HOT SPRINGS, Ark. – There is a push in the city of Hot Springs to remove a Confederate Soldier statue from downtown. Thousands of people have signed a petition calling for the monument to be taken down. Others are weighing in on social media who are against the removal.
Phillip Malone is one of more than 5,000 people calling for the removal of a Confederate statue on Central Avenue.
“If it were up to me, I would destroy it. I think it’s well past time for the removal of any Confederate memorabilia,” Malone said.
It’s all part of a Change.org petition circulating social media, but not everyone agrees with the push. Joel and Melissa Prickett were looking at the memorial Saturday and say it represents a part of the past.
“These are a part of history and they should stay,” Joel said.
They also said this statue has sat in this spot for more than 100 years and removing it would be like removing a chapter in a history book.
“If this monument is removed who will know what happened with the confederacy that took place,” Joel said.
Malone, on the other hand, says this monument is celebrating a dark part of the United States’ past.
“It’s sort of like a middle finger to minorities to me,” Malone said.
The property is owned by the United Daughters of the Confederacy. Ultimately, it doesn’t matter how many signatures the petition gets, they decide whether the monument stays or goes.
City Manager Bill Burrough said he talked with the owners about relocating the statue in 2017, but thinks it’s time to revisit that conversation.
“When there are such strong opinions on both sides then someone has to have that dialogue and if not me then who,” Burrough said.
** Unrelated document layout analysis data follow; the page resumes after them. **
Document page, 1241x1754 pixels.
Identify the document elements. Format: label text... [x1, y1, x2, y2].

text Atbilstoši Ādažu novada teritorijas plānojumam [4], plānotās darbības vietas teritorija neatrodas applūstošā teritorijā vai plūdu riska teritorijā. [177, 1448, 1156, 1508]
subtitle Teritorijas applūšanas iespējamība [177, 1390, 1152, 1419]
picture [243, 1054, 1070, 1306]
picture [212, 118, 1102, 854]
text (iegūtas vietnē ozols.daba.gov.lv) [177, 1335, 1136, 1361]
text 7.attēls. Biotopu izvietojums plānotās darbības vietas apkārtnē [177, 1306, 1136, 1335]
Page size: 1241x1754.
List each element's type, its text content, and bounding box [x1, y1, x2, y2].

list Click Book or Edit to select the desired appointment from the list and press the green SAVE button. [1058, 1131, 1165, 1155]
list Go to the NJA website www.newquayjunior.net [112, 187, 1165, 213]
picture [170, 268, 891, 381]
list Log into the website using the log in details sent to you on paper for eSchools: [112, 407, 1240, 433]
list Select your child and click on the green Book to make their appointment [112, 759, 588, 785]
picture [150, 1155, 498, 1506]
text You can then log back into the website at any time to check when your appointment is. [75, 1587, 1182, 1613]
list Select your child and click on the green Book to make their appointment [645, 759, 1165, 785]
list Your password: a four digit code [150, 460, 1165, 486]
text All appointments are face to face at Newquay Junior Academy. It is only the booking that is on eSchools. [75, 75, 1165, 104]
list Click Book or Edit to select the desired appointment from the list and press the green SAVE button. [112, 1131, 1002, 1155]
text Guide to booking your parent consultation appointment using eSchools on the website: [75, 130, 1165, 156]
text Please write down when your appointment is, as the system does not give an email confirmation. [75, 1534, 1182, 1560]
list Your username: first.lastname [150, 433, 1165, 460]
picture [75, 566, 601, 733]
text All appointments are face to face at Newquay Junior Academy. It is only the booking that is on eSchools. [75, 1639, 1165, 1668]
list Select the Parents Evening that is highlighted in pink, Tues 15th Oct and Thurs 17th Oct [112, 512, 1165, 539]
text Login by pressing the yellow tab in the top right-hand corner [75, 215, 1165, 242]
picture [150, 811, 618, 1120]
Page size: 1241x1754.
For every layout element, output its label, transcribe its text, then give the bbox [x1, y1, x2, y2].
He believes monuments that are in downtown should speak for the entire community.
“It’s not something that I think represents the city of Hot Springs as a whole,” Burrough said.
Ultimately, he hopes they can have an open conversation and find a solution for everyone.
“I’m not saying we need to tear the monument down. I’m just saying there is a more appropriate place to have it,” Burrough said.
We did reach out to the United Daughters of the Confederacy. We have not heard back.